++++ Текст для чтения ++++

Совсем не падчерица

«Золушка» Россини на парижской сцене

«Золушка» Россини на парижской сцене
Оперный обозреватель

С середины ноября по конец декабря, практически до самого Нового года на сцене Дворца Гарнье гостила блистательная россиниевская «Золушка» - спектакль, купленный в Баварской государственной опере и прокатываемый в Парижской национальной опере периодически. И оно вполне понятно почему: искромётная, до умопомрачения красивая классическая постановка великого (пожалуй, теперь мы уже имеем полное право говорить так) и непревзойдённого Жана-Пьера Поннеля – это всегда встреча с подлинно прекрасным, это всегда праздник для глаз и мозговых извилин. Это один из наиболее популярных, наиболее посещаемых парижанами спектаклей – настоящее украшение исторической сцены «Гранд-опера».

Эту «Золушку» ещё можно будет посмотреть в марте, а автору этих строк выпал последний спектакль 2012 года, в самое католическое Рождество. Непередаваемое удовольствие – эта постановка Поннеля, игривая и изящная одновременно.

Его «Золушка» хорошо известна: есть видеозаписи спектаклей других театров с аналогичной концепцией и сценографическим решением. В Советском Союзе её показали в 1974 году на гастролях «Ла Скала», и тогда она произвела настоящий фурор: несмотря на то, что в программе гастролей был редкий «Симон Бокканегра» с обворожительной Миреллой Френи, величественная «Норма» с безупречной вокалисткой Монсеррат Кабалье и «опера опер» «Аида» с неистовой Фьоренцей Коссотто, всеми признавалось, что кульминацией миланского вояжа в Москву оказалась всё же «Золушка».

++++ Предоставленные строки ++++

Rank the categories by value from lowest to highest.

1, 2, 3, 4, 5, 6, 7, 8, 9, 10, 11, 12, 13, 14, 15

++++
++++ Предоставленные строки ++++

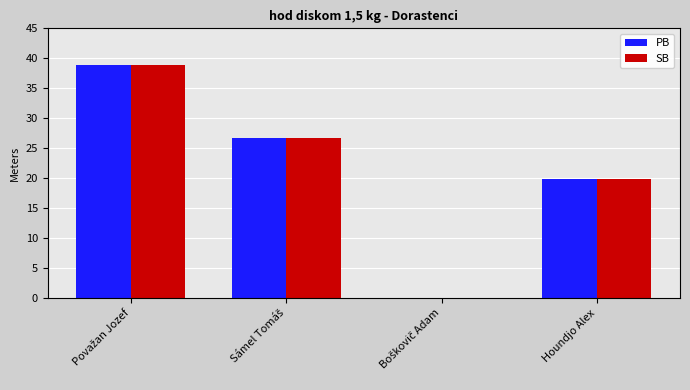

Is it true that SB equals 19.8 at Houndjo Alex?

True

++++

#### Условие задания:
Назовите всех певиц, упомянутых в статье о «Золушке» Россини, в именительном падеже. Отвечайте, опираясь только на текст.

#### Поле ответа:
Мирелла Френи, Монсеррат Кабалье, Фьоренца Коссотто